The constants for the excited states of these bands cannot be determined as precisely as those for the ground state with the available ΔF₂ values, but ±0.005 cm⁻¹ would seem to be a generous estimate of the probable error in the constants for these states. The calculated and observed ΔF₂ values for the excited states are compared in tables 2 and 3.

Table 2. C-type band $\mathrm{\Delta }{F}_2^{\prime }$.

A=4.255 cm⁻¹ B=3.590 cm⁻¹ C=3.151 cm⁻¹

ΔF′2	Calc	Obs
	cm−1	cm−1
000–220	23.918	23.96
101–321	37.927	37.94
111–331	41.086	41.12
110–330	40.685	40.70
202–422	52.436	52.44
212–432	55.238	55.25
211–431	54.163	54.18
221–441	57.925	57.91
220–440	57.778	57.80
303–523	67.521	67.51
313–533	69.726	69.74
312–532	67.944	67.93
322–542	71.753	71.74
321–541	71.131	71.15
331–551	74.891	74.82
330–550	74.854	74.82
404–624	83.064	82.95
414–634	84.534	84.48
413–633	82.268	82.15
423–643	85.784	85.82
422–642	84.431	84.42
432–652	88.552	88.51
431–651	88.324	88.32
441–061	91.899	91.83
440–660	91.890	91.83

Table 3. A-type band $\mathrm{\Delta }{F}_2^{\prime }$.

A=4.254 cm⁻¹ B=3.654 cm⁻¹ C=3.019 cm⁻¹

$\mathrm{\Delta }{F}_2^{\prime }$	Calc	Obs
	cm−1	cm−1
000–202	19.715	19.70
101–303	33.132	32.11
111–313	31.617	31.62
110–312	34.688	34.68
202–404	44.163	44.17
212–414	43.916	43.91
211–413a	47.748	47.51
221–423	46.516	46.54
220–422	48.979	48.96
303–505a	56.159	56.51
313–515	56.080	56.07
312–514a	60.078	59.35
322–524	59.144	59.11
321–523a	62.809	62.70
331–533	60.862	60.86
330–532	62.271	62.59

^aPerturbed levels.

The constants determined for the three vibrational levels are given in table 4. The band origins were determined from the best fit between the observed and calculated spectra for low J values.

Table 4.

Rotational and vibrational constants

	Ground state	v3+v9	v3+v6
	cm−1	cm−1	cm−1
A	4.303	4.254	4.255
B	3.504	3.654	3.590
C	3.049	3.019	3.151
v0		2671.67	4425.61

Figure 1. The A-type hand of CH₂D₂ at 2672 cm⁻¹.

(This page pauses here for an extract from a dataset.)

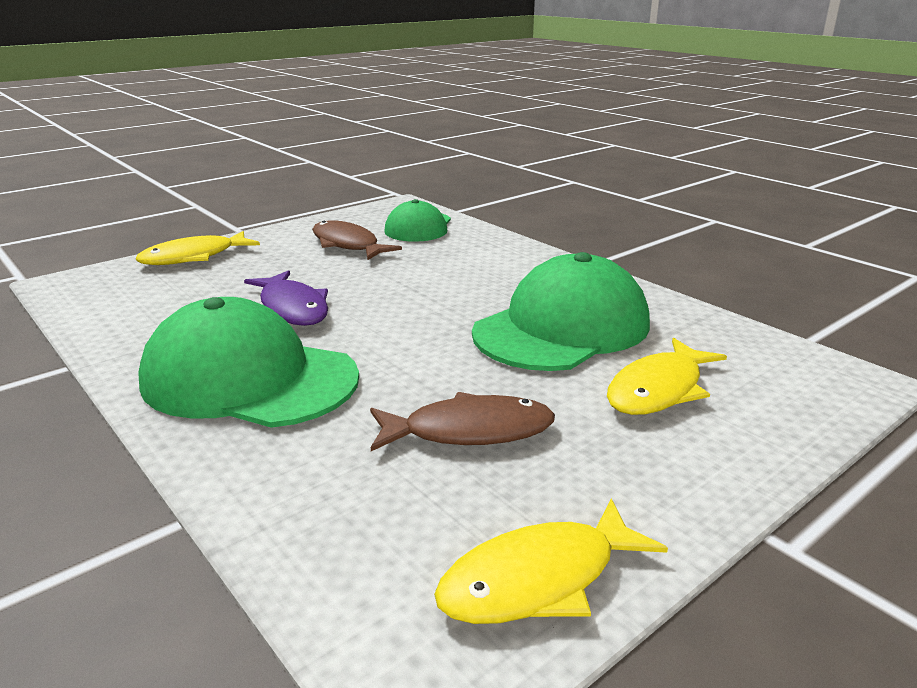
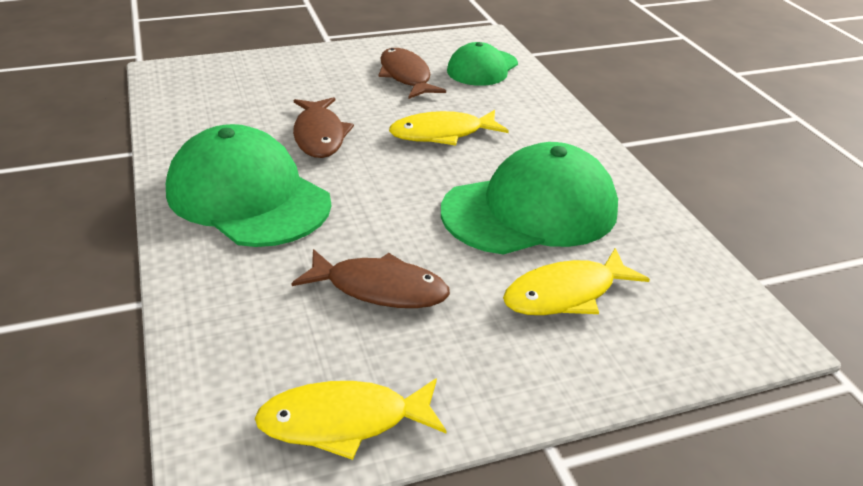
camera: 20 degrees right, 10 degrees up
(194, 257) = (273, 64): yellow fish -> yellow fish (442, 134)
(293, 308) = (319, 135): purple fish -> brown fish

The identification given is the ground state designation of $J_{K_{-1},K_1}$ for R_0,1 transitions to the high wave number side of the band origin, and for P₀, $\overline{1}$ transitions to the low wave number side of the band origin.

Figure 2. The C-type band of CH₂D₂ at 4426 cm⁻¹.

The identification given is the ground state designation of $J_{K_{-1},K_1}$ for R_1,0 transitions to the high wave number side of the band origin, and for $P_{\overline{1}}$, 0 transitions to the low wave number side of the band origin.